What you should do –
Whenever the string "middle" turns up in a line of the data below, copy that line.

-- Opening Marker --

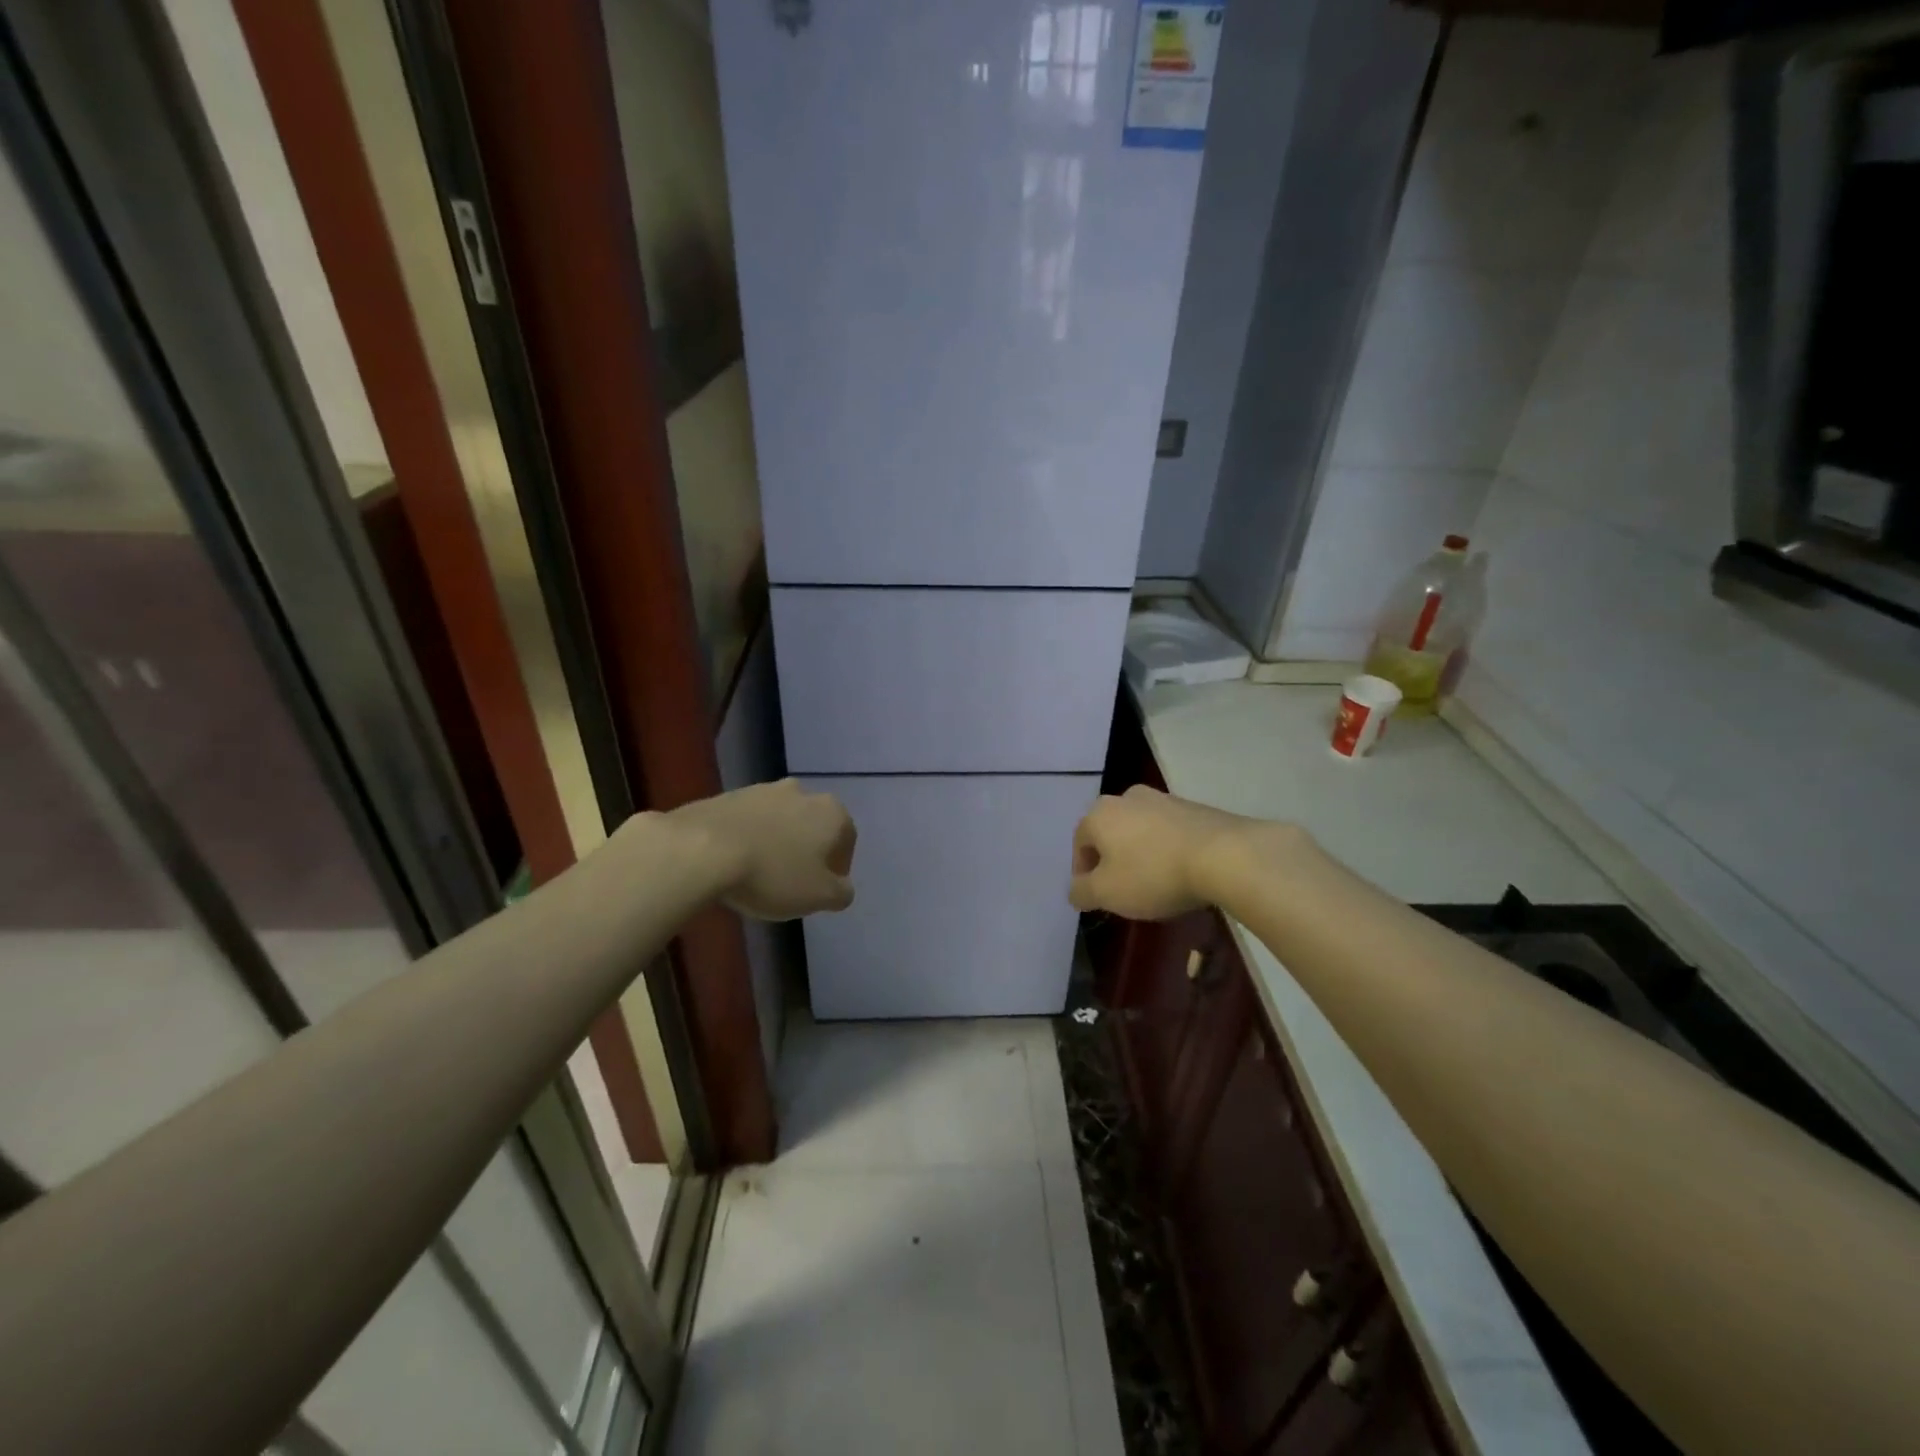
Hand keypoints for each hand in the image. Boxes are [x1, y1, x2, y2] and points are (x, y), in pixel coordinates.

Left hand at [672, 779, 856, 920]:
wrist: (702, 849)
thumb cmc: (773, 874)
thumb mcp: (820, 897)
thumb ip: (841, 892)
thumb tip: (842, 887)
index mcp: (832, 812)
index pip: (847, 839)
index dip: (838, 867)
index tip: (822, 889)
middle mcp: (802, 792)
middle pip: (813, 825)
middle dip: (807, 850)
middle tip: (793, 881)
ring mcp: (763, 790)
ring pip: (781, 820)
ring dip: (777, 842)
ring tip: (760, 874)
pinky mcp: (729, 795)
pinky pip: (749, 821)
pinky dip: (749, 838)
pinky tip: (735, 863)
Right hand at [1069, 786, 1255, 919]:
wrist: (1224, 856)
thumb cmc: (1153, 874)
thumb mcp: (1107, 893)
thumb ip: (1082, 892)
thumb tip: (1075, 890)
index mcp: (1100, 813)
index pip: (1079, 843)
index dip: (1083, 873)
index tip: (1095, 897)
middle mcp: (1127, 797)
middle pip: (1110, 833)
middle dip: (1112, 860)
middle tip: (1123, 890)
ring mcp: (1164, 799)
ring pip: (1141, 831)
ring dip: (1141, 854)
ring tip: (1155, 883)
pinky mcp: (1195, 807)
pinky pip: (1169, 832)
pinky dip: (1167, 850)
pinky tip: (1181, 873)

-- Closing Marker --

Answer space –
middle mcp: (802, 792)
middle pip: (813, 825)
middle dip: (807, 850)
middle tip: (793, 881)
middle mcp: (1127, 797)
middle pip: (1110, 833)
middle dip: (1112, 860)
middle tip: (1123, 890)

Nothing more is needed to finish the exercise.